Dans son long-métrage Little Cheung, Fruit Chan filme le dédale des rues de Hong Kong à travers le regard éveillé de l’espiègle petit Cheung, épaulé par son amie Fan. Dans ses moments les plus réussis, le film capte avec tendresse l’émerveillement des enfants, leur inépuisable faculté à s’interroger, à transformer la réalité en un terrain de jeu permanent. Une flaque d’eau, la bâche percée d’un camion sous une averse suffisent à alimenter la fertile imagination des marmots. Par cette mise à distance du réel (qui finit par avoir le dernier mot), les deux enfants se meuvent ainsi dans un milieu déréalisé, idéal, comme des corps plongés dans un univers qui ne leur opposerait aucun point de résistance. Par un étrange raccourci, c’est cette représentation de l’enfance et cet ensemble de sensations qui s’y rattache que Pia, le premier album de Takagi Masakatsu, restitue miraculeusement.

Signé sur le label new-yorkais Carpark, cet artiste japonais d’à peine 22 ans, a en effet créé un univers sonore étonnement plastique, où field recordings et fragiles harmonies électroniques s’entrelacent délicatement. Comme chez cet autre originaire de Kyoto, Nobukazu Takemura, la musique de Tagaki Masakatsu puise ses racines dans le monde des enfants. Quoique la démarche des deux musiciens diffère en ce que Takemura essaie « de retrouver un peu de l’approche ludique qu’ont les enfants face à l’art quand ils créent ou organisent des sons », tandis que Masakatsu convoque, par l’usage de voix de petits enregistrées sur MD, le monde de l’enfance comme un environnement puissamment évocateur venant réfléchir sa musique.
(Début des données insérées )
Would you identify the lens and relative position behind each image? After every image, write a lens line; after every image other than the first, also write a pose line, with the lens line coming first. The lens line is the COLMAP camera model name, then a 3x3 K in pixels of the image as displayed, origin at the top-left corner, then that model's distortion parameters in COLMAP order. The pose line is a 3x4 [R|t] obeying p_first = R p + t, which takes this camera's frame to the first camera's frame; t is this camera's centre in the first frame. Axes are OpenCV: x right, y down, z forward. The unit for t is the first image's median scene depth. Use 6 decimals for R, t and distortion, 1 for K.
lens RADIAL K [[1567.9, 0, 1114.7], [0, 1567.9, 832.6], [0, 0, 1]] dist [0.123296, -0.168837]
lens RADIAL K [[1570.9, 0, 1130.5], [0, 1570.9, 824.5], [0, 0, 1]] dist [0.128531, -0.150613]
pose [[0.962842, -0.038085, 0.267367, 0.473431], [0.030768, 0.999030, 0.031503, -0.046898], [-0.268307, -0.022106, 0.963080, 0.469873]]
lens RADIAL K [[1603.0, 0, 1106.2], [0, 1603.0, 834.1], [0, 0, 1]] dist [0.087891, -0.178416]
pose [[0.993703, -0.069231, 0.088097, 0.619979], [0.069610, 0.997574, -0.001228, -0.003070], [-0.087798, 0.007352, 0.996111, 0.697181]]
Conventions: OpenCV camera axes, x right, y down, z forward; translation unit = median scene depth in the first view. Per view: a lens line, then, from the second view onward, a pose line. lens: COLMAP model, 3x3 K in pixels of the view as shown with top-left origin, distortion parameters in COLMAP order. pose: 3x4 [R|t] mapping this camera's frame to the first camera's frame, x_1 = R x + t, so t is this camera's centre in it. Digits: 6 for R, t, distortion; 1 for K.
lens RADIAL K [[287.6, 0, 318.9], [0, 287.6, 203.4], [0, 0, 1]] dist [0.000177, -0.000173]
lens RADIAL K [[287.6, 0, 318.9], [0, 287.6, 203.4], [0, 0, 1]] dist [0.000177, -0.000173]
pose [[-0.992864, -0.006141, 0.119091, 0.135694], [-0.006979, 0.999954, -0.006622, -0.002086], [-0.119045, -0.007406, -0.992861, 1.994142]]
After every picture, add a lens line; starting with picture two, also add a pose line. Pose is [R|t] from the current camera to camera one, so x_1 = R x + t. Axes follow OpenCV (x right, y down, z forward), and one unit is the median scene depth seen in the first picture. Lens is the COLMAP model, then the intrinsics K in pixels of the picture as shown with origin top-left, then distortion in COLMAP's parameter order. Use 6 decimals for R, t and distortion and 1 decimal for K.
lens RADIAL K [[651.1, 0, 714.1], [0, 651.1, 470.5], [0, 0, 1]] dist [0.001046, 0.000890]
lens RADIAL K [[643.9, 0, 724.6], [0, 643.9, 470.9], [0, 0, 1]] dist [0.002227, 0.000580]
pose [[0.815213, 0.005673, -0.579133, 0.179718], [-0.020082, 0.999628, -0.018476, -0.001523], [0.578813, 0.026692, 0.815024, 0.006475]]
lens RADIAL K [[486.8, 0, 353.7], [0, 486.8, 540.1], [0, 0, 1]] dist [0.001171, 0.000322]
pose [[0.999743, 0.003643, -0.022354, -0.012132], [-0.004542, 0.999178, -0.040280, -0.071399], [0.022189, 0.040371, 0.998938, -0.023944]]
Les parties musicales de Pia ont ainsi plus à voir avec un Markus Popp (tournant au ralenti) : constructions en apparence étrangères à toute logique, strates de sons superposés, doux et chaleureux, comme cette nappe sur Caroc couvrant le bruit du ressac. A l’image de Water fall, où une petite mélodie naïve surnage au-dessus d’un magma de sons liquéfiés, les morceaux sont souvent habillés par une ligne mélodique au bord de la pulvérisation.

Mais c’est par l’usage de field recordings que la musique de Masakatsu s’avère la plus enivrante et la plus proche de l’univers de Cheung et Fan. Bien peu de musiques parviennent en effet à recomposer un univers de sons bien sûr, mais aussi de couleurs, d’odeurs. Cino piano, mené par un piano jazzy (Masakatsu est pianiste de formation), permet ainsi de replacer chaque élément sonore dans un espace physique : la cour d’école d’où les rires d’enfants nous parviennent se trouve non loin d’un passage que l’on devine baigné de lumière. Avec la pétarade de la moto qui passe, on comprend que l’endroit est une ruelle étroite, où des adultes s’affairent et discutent. Une grille s’ouvre en grinçant… les enfants quittent l’école et passent bruyamment, c’est la fin de journée. On ne sera pas donc étonné de savoir que Masakatsu s’est d’abord fait remarquer comme vidéaste. Pia est d’ailleurs accompagné de cinq vidéos impressionnistes tournées par l’artiste lui-même, qui restituent l’onirisme radieux de sa musique.